This week we used meat from our old laying hens to make cat food for our two barn cats, Ailsa Craig (named after an onion variety that we grow on the farm) and Ruby Moon (named after a hyacinth bean flower variety). Ailsa Craig and Ruby Moon became part of the farm crew in summer 2016 to perform the very official and important task of rodent patrol, a job they relish and perform to a high standard. As a result of their presence, the mouse activity around the barn has nearly disappeared, and we brought in higher quality vegetable produce with less rodent damage this growing season. Given their obvious success at finding food, some folks ask why we would feed these excellent hunters additional food at all, but we’ve heard and found true that they hunt more prolifically for pleasure and not just survival when we provide them with the means towards a full belly.
So how do the laying hens fit into this story?
Our laying hens produce approximately one egg a day (technically, one egg every 26-plus hours) for their productive lives, but egg production decreases significantly after two years. Our two-year-old batch of 66 hens has lately been producing about six eggs daily, meaning that they’ve reached the end of their productive lives. At this point, we could let them live out their natural lives or send them to slaughter for food, but neither of these makes good economic sense: in the first case, we would give up valuable space and pay out significant feed costs for no output. Though we could eat them ourselves – old hen is delicious if slow cooked for a long time, given the toughness of the meat on a bird that’s been walking and pecking and foraging for a long life – the cost of slaughter is more than the collective value of the meat off our petite poultry.
Last year we landed on a third option, and we started slaughtering chickens with students and turning it into a nutrient dense homemade cat food for Ruby and Ailsa. Though it makes some people squeamish to talk about, I’ll admit that I very much enjoy slaughtering with students. We hold the animals on our farm with dignity through the whole of their lives, and it’s always felt unsettling that food safety legislation dictates that meat served through our commercial kitchen must be slaughtered at a USDA- or state-licensed facility. I understand – and appreciate! – the intention of that legislation from a food safety perspective, but I also believe in the power of engaging with the whole of our food system and taking responsibility for holding our animals with dignity through their deaths as well. Because these old laying hens are not for human consumption, we’re able to slaughter and process them on campus.
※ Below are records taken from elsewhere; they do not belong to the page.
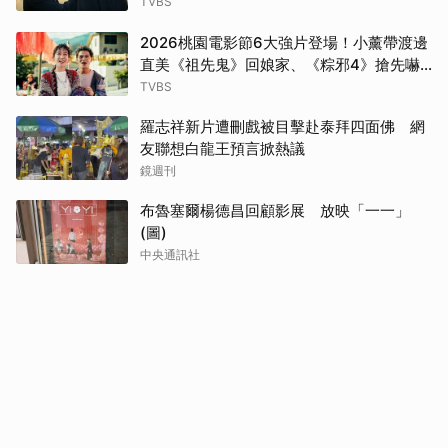
TVBS
2026桃園電影節6大強片登場！小薰帶渡邊
直美《祖先鬼》回娘家、《粽邪4》搶先嚇
桃園
TVBS
羅志祥新片遭刪戲被目擊赴泰拜四面佛 網
友聯想白龍王預言掀熱議
鏡週刊
布魯塞爾楊德昌回顧影展 放映「一一」
(圖)
中央通訊社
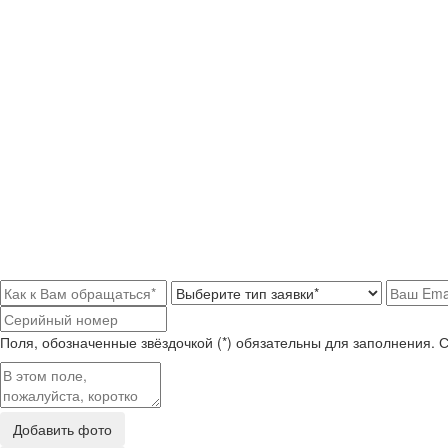
Поля, обозначенные звёздочкой (*) обязательны для заполнения. 
Добавить фото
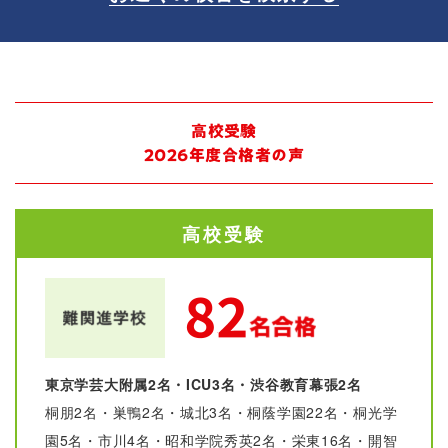
高校受験
2026年度合格者の声
高校受験
東京学芸大附属2名・ICU3名・渋谷教育幕張2名
桐朋2名・巣鴨2名・城北3名・桐蔭学園22名・桐光学
園5名・市川4名・昭和学院秀英2名・栄東16名・開智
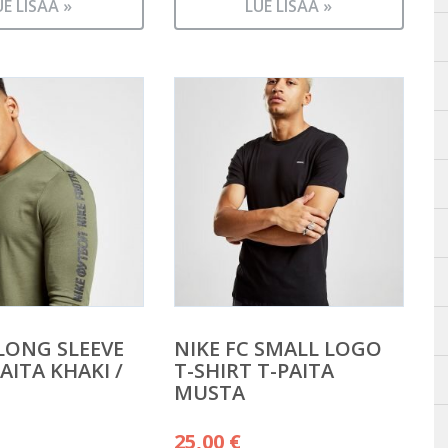
UE LISÄÄ »
LUE LISÄÄ »
 LONG SLEEVE
NIKE FC SMALL LOGO
AITA KHAKI /
T-SHIRT T-PAITA
MUSTA
25,00
€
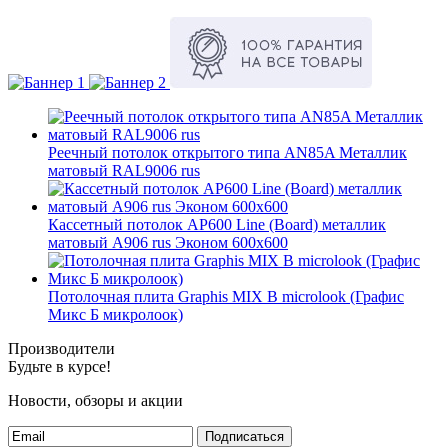
Реечный потолок открытого типа AN85A Металлик
матовый RAL9006 rus
Кассетный потолок AP600 Line (Board) металлик
матовый А906 rus Эконом 600x600
Потолочная плита Graphis MIX B microlook (Графис
Микс Б микролоок)
Производители
Будьте в курсе!
Новости, обзоры и акции
Подписаться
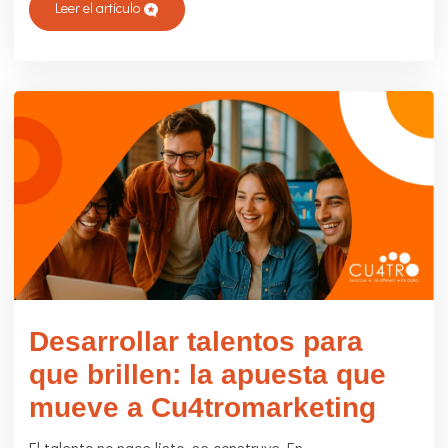
Leer el artículo
dic 9 2025
Desarrollar talentos para
que brillen: la apuesta que
mueve a Cu4tromarketing
El talento no nace listo, se construye En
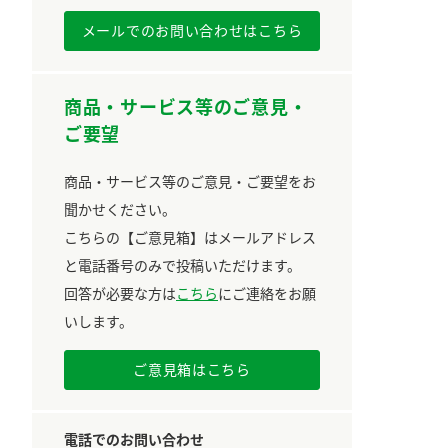
メールでのお問い合わせはこちら
商品・サービス等のご意見・
ご要望
商品・サービス等のご意見・ご要望をお
聞かせください。
こちらの【ご意見箱】はメールアドレス
と電話番号のみで投稿いただけます。
回答が必要な方は
こちら
にご連絡をお願
いします。
ご意見箱はこちら
電話でのお問い合わせ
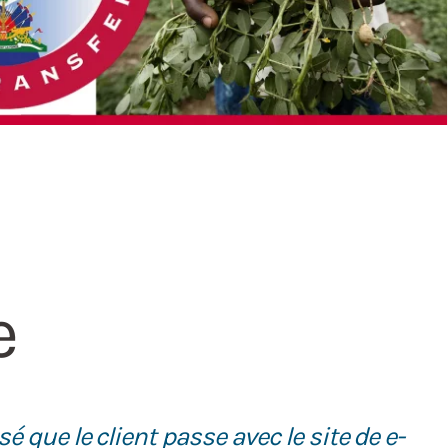
e
 que le client passe avec le site de e-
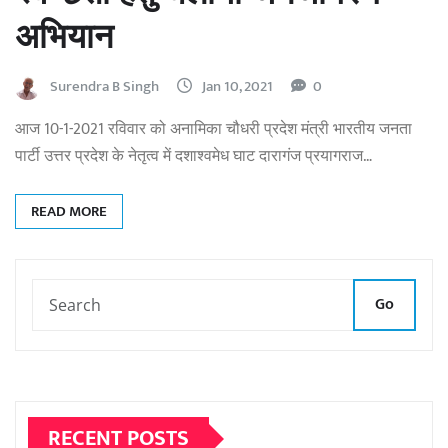
अभियान
Surendra B Singh
Jan 10, 2021
0
आज 10-1-2021 रविवार को अनामिका चौधरी प्रदेश मंत्री भारतीय जनता
पार्टी उत्तर प्रदेश के नेतृत्व में दशाश्वमेध घाट दारागंज प्रयागराज…
READ MORE
Go
RECENT POSTS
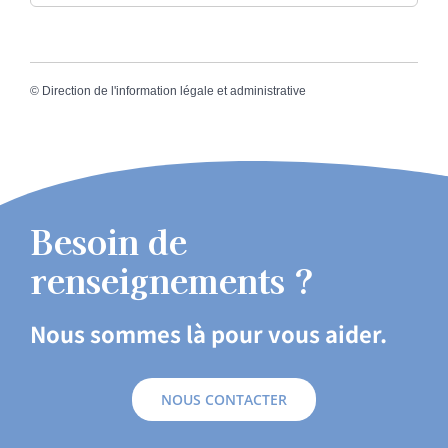
©
Direction de l'information légale et administrative
Besoin de
renseignements ?
Nous sommes là pour vous aider.
NOUS CONTACTER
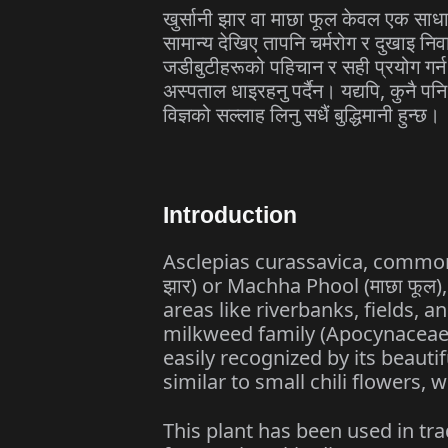
खुर्सानी झार वा माछा फूल केवल एक साध
सामान्य देखिए तापनि चर्मरोग र दुखाइ नि
जडीबुटीहरूको पहिचान र सही प्रयोग गर्न
अस्पताल धाइरहनु पर्दैन। यद्यपि, कुनै पन
विज्ञको सल्लाह लिनु सधैं बुद्धिमानी हुन्छ।
Introduction
Asclepias curassavica, commonl
झार) or Machha Phool (माछा फूल)
areas like riverbanks, fields, 
milkweed family (Apocynaceae).
easily recognized by its beauti
similar to small chili flowers, w
This plant has been used in tra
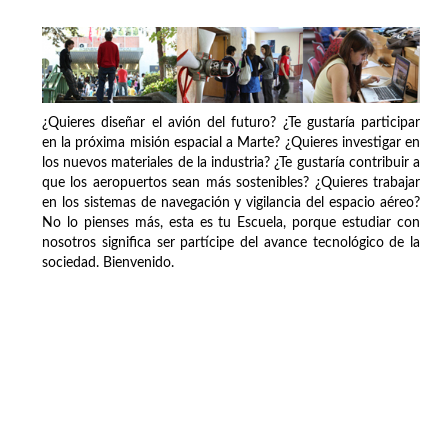
¿Quieres diseñar el avión del futuro? ¿Te gustaría participar
en la próxima misión espacial a Marte? ¿Quieres investigar en
los nuevos materiales de la industria? ¿Te gustaría contribuir a
que los aeropuertos sean más sostenibles? ¿Quieres trabajar
en los sistemas de navegación y vigilancia del espacio aéreo?
No lo pienses más, esta es tu Escuela, porque estudiar con
nosotros significa ser partícipe del avance tecnológico de la
sociedad. Bienvenido.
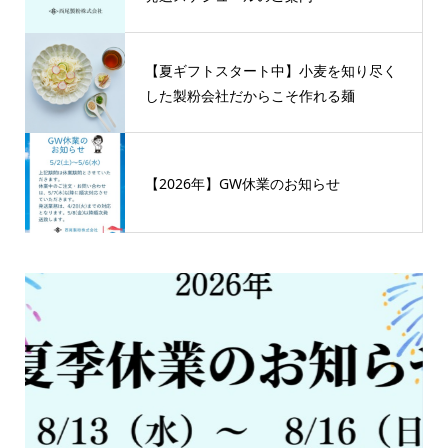
【夏ギフトスタート中】小麦を知り尽く
した製粉会社だからこそ作れる麺
【2026年】GW休業のお知らせ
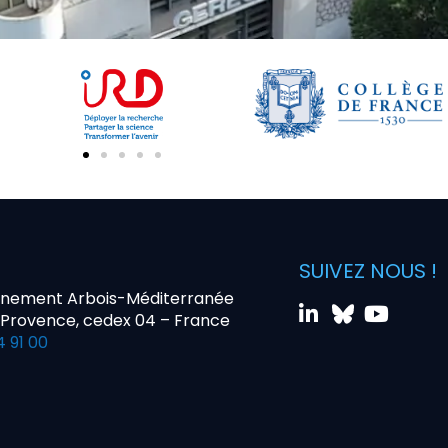
SUIVEZ NOUS !
nnement Arbois-Méditerranée
-Provence, cedex 04 – France
4 91 00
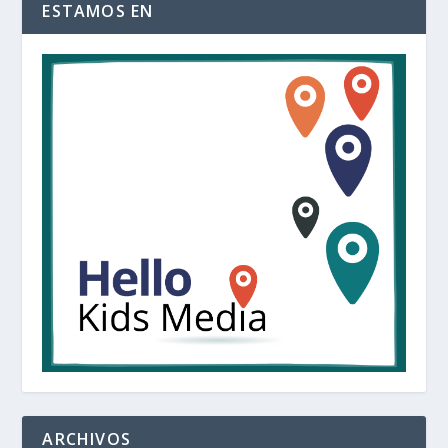
ESTAMOS EN
ARCHIVOS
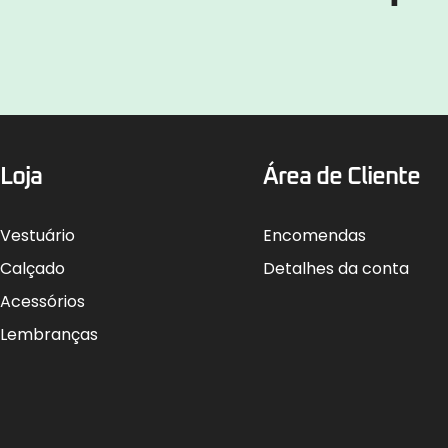
Loja
Área de Cliente
Vestuário
Encomendas
Calçado
Detalhes da conta
Acessórios
Lembranças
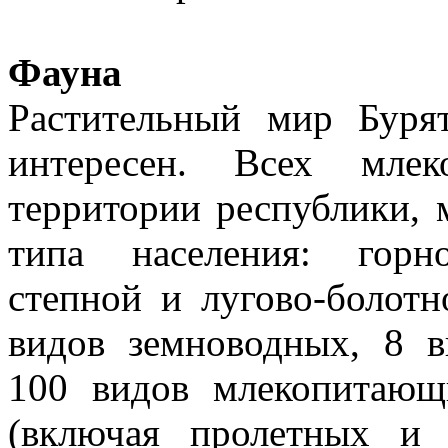
Фауна
Растительный мир Буря
интересен. Всех мле
территории республики, 
типа населения: горно
степной и лугово-болотн
видов земноводных, 8 
100 видов млекопитаю
(включая пролетных и 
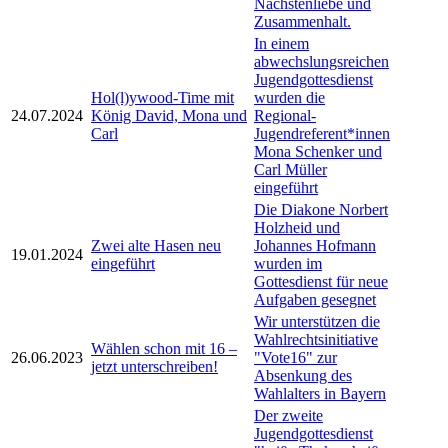
Nächstenliebe und
Zusammenhalt.
In einem
abwechslungsreichen
Jugendgottesdienst
Hol(l)ywood-Time mit
wurden die
24.07.2024
König David, Mona und
Regional-
Carl
Jugendreferent*innen
Mona Schenker und
Carl Müller
eingeführt
Die Diakone Norbert
Holzheid und
Zwei alte Hasen neu
Johannes Hofmann
19.01.2024
eingeführt
wurden im
Gottesdienst für neue
Aufgaben gesegnet
Wir unterstützen die
Wahlrechtsinitiative
Wählen schon mit 16 –
26.06.2023
"Vote16" zur
jetzt unterschreiben!
Absenkung des
Wahlalters in Bayern
Der zweite
Jugendgottesdienst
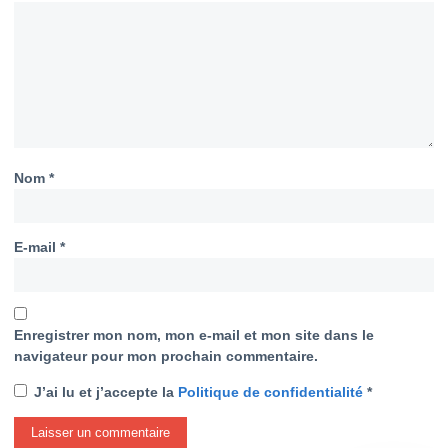
Nom
*
E-mail
*
Enregistrer mon nom, mon e-mail et mon site dans le
navigateur pour mon prochain commentaire.
J’ai lu et j’accepte la
Politique de confidentialité
*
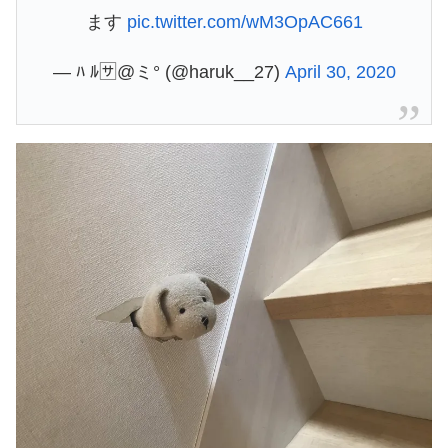
ます
pic.twitter.com/wM3OpAC661
— ﾊ ﾙ🈂️@ミ° (@haruk__27)
April 30, 2020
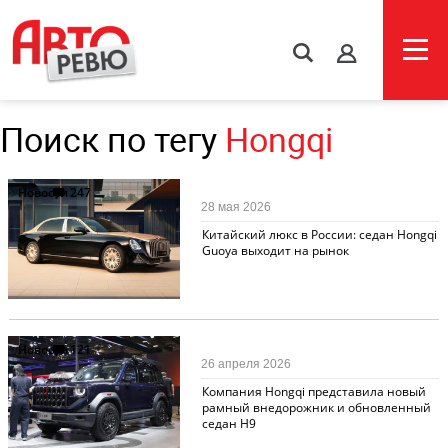
s
Поиск по тегу
Hongqi
Новости
247
28 мая 2026
Китайский люкс в России: седан Hongqi
Guoya выходит на рынок
Новости
121
26 апреля 2026
Компания Hongqi представила новый
рамный внедорожник и обновленный
седан H9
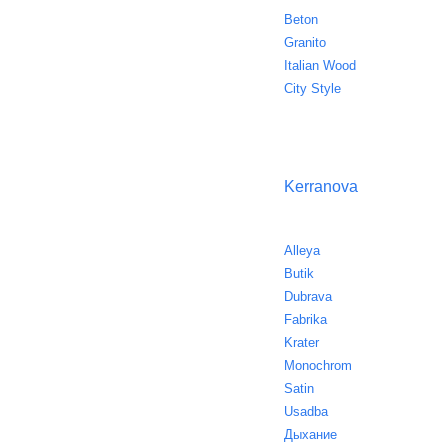
Beton
Granito
Italian Wood
City Style
Kerranova
Alleya
Butik
Dubrava
Fabrika
Krater
Monochrom
Satin
Usadba
Дыхание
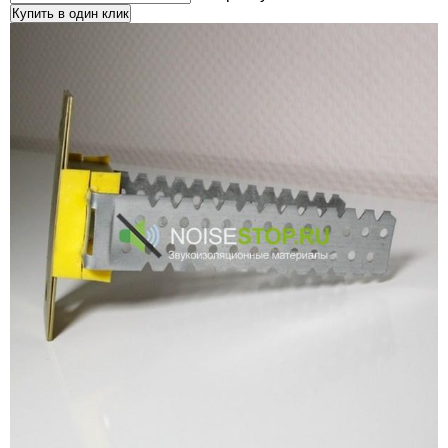
Купить в один клик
Over the course of Tuesday and Thursday work programs this week, twenty total students opted into the chicken slaughter work program. There were some grim faces and nervous giggles at the start, but inquisitiveness and intention and sheer awe won through in the end. (An aside: a student a few years ago wrote in a Literature and the Land paper about his process of learning to slaughter chickens from me. When I expressed interest in reading the piece of writing, he warned, “I may have overwritten you for dramatic effect.” After reading it, I laughed and agreed: his paper read, “I watched the innocence drain from Megan’s eyes as the knife glinted in the sun.” Hysterical.) Though I didn’t see innocence drain from anyone’s eyes during the process of the two-hour work programs, I did see students grapple with their role in taking the life of an animal, hold steadfastly to the birds as they died, treat the process with respect, and light up with questions as we eviscerated the animals. One particular highlight was finding eggs inside the birds: in the few that were still productive, we sometimes found one fully formed egg and then a line of yolks of various sizes: today’s egg, tomorrow’s, the next day’s, and so on, all the way back to a cluster of tiny pin-head sized future eggs.
On Friday work program, two students worked with Lisa Beneman, Farmer/Educator to make 450 cat food portions, which we lovingly call meat muffins, since we freeze them in muffin tins for easy access all winter. The cat food recipe is an adaptation from one published by the Feline Nutrition Foundation and includes chicken meat, heart, and liver, in addition to egg yolks, egg shells, and vitamins and minerals. Starting next week, we’ll add a meat muffin to the cats’ bit of dry cat food each day until the stock runs out, and they are bonkers for it. As soon as meat muffin season begins, Ailsa and Ruby are yowling at the door each morning when I wake up in the house attached to the barn.
One hundred new layer chicks arrived by mail six weeks ago and moved into newly-emptied coop after the slaughter wrapped up. And so the cycle continues.
I don’t say that callously or lightly: I steep in gratitude for the ways that energy cycles through this farm and for the interconnectedness of it all. We eat from this land in order to feed it with our tending and care, and the relationship between old hens and our cats is part of that extended process.